Publishing is a radically different business to what it was five years ago. Adopting digital technology across multiple business disciplines has taught us plenty over the years. Some of you may remember MoneySaver, a coupon booklet that we distributed to over 5 million homes every eight weeks. The bittersweet story of MoneySaver’s demise provides three valuable lessons.
Back in the mid-2000s, before everyone was perpetually attached to their smartphones, MoneySaver was a clever, efficient and effective way for brands to connect with customers in their local areas. We produced about 12 different localised versions of MoneySaver so consumers simply had to flick through the book, discover an amazing deal, and visit a local business to redeem their coupon.
It was 2011 and MoneySaver had been thriving for about a decade. We were really proud of the strong and successful product we had built after having inherited it through a merger. But two threats had caught our attention. The first: a new competitor. The second: suddenly, everyone was going crazy for the daily deals websites that had started popping up.
All the talk about digital transformation was getting louder and louder. Smartphones were the next big thing, it was all about apps. We knew we had to make a change, and we wanted to be there at the digital forefront of it all. So we thought it was time to take MoneySaver mobile – an app.
The MoneySaver Vouchers app was a beautiful piece of technology – everything we hoped it would be. We spent many, many months perfecting it, not to mention the dollars. When we launched, it became a staff favourite and before we could blink it had over 100,000 downloads.
But within six months of achieving this goal, the business was dead.
MoneySaver disaster lesson #1 – You don’t have to rush into digital with everyone else
In hindsight, we moved too early. Our clients simply weren’t ready for MoneySaver to become an app, no matter how much potential we thought our new channel had (or how much they told us they wanted to go digital/mobile).
It didn’t help that we launched right in the middle of the daily deal craze. We knew those business models weren’t sustainable; we could already envision their demise (and those premonitions have since come true). Some of these companies were ripping retailers off and failing to attract the right customers, while complaints to the Ombudsman were escalating. They certainly weren’t doing it right, but we were crying out for attention in parallel.
MoneySaver disaster lesson #2 – Always remember the customer experience is core
We poured our resources into the app’s creation, but we underestimated the amount of work that would be required to ensure it actually provided a great user experience.
Don’t get us wrong, we did plenty of UX testing on the app – we just neglected the UX of its content.
In order for this app to appeal to our customers, we needed to fully utilise its geolocation capabilities with a full list of coupon options appearing practically every three kilometres.
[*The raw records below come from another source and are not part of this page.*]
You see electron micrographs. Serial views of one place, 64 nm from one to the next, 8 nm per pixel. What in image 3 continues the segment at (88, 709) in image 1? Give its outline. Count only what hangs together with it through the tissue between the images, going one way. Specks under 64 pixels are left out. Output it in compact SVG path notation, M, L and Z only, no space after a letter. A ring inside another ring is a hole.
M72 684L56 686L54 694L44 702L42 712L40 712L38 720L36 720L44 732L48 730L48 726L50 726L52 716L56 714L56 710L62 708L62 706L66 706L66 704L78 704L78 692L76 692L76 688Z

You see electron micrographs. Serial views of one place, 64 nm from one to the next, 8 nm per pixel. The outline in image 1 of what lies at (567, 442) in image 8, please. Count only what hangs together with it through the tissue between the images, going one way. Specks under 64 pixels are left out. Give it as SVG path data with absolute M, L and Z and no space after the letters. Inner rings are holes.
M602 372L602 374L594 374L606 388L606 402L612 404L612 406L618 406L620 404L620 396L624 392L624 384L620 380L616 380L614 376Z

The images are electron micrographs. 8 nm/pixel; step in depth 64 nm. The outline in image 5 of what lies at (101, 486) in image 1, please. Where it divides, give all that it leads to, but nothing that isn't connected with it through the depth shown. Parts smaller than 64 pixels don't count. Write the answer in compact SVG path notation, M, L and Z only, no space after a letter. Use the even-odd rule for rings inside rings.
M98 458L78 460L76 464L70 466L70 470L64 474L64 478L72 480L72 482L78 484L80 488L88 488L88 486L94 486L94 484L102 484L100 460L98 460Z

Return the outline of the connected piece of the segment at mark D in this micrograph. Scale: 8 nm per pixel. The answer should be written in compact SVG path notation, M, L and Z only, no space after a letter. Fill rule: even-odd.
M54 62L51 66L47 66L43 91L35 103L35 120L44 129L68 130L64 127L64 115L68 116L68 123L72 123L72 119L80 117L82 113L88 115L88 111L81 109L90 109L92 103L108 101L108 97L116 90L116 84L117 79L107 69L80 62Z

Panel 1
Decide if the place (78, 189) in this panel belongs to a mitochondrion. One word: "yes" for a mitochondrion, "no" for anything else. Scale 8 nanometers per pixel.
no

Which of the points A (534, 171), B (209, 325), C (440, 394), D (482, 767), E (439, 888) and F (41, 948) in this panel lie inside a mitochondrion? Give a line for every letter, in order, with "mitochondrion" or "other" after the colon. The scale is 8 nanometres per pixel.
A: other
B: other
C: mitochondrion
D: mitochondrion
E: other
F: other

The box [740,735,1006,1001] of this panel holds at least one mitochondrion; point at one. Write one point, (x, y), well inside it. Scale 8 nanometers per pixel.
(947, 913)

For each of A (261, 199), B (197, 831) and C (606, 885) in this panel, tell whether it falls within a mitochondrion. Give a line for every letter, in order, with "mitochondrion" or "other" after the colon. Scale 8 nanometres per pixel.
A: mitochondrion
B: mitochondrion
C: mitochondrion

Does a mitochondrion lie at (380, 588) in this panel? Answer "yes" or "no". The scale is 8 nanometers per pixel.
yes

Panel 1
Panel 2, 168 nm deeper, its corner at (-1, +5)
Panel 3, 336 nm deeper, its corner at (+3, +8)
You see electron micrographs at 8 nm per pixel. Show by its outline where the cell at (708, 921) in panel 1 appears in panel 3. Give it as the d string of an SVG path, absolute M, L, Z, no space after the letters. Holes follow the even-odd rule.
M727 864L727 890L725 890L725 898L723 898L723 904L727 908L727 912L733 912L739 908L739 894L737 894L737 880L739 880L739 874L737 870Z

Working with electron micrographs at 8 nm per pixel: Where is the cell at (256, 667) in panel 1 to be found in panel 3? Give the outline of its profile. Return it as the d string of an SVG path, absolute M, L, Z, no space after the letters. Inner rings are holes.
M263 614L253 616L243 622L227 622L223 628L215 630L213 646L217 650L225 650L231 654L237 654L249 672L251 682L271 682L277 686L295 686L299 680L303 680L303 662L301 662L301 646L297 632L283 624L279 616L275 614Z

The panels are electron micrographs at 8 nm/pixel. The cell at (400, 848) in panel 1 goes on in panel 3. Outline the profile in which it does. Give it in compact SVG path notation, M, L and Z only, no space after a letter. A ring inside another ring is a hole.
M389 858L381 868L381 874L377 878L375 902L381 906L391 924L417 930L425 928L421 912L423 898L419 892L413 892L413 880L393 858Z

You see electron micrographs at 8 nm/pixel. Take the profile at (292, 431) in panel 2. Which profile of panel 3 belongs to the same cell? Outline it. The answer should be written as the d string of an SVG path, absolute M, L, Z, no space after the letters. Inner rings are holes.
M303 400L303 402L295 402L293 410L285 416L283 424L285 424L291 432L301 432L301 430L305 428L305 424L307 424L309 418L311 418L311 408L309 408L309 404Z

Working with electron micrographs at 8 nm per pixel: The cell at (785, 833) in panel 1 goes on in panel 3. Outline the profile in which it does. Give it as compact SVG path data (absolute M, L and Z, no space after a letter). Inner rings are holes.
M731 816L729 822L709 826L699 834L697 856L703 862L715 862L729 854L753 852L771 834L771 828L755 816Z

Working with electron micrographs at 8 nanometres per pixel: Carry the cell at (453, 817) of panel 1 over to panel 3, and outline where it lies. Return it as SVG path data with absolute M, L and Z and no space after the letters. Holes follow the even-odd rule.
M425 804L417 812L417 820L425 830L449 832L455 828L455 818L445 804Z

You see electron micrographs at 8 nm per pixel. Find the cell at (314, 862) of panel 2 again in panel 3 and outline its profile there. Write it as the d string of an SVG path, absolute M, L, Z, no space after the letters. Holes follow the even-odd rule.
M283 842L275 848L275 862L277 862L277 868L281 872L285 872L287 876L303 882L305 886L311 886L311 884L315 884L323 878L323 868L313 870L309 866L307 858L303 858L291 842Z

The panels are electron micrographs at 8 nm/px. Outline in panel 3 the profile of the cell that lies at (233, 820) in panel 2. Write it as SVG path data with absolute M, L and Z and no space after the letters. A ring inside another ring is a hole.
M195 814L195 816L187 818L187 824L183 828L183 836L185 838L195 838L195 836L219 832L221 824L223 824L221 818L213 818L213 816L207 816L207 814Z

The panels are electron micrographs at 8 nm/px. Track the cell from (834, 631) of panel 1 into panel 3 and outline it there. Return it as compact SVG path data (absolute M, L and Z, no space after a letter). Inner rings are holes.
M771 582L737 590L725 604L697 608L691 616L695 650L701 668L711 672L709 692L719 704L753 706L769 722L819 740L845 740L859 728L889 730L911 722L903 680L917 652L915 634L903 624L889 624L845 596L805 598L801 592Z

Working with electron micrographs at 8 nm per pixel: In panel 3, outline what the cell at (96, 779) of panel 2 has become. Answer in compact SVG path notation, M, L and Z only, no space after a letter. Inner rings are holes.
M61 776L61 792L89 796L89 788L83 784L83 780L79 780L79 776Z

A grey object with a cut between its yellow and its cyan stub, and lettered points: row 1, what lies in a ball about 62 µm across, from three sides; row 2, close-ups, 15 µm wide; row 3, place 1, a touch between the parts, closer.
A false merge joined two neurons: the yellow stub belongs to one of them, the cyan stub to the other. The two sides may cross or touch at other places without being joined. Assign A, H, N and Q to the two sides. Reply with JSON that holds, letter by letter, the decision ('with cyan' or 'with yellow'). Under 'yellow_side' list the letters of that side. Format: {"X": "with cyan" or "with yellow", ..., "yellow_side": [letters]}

We needed to substantially boost the size of our business – so we really should have invested in a large-scale telemarketing partnership instead of obsessing over the tech.
MoneySaver disaster lesson #3 – Understand the core issue
We thought jumping ahead of our competitors with a brilliant piece of technology would revolutionise an industry that had not really changed in 30 years.
But our new direct competitor’s strategy of improving the perception around delivery gained a foothold with clients. While they did absolutely nothing new, their focus on a key area of customer concern proved that clients felt more comfortable with a slight improvement to an old product as opposed to a revolutionary new product.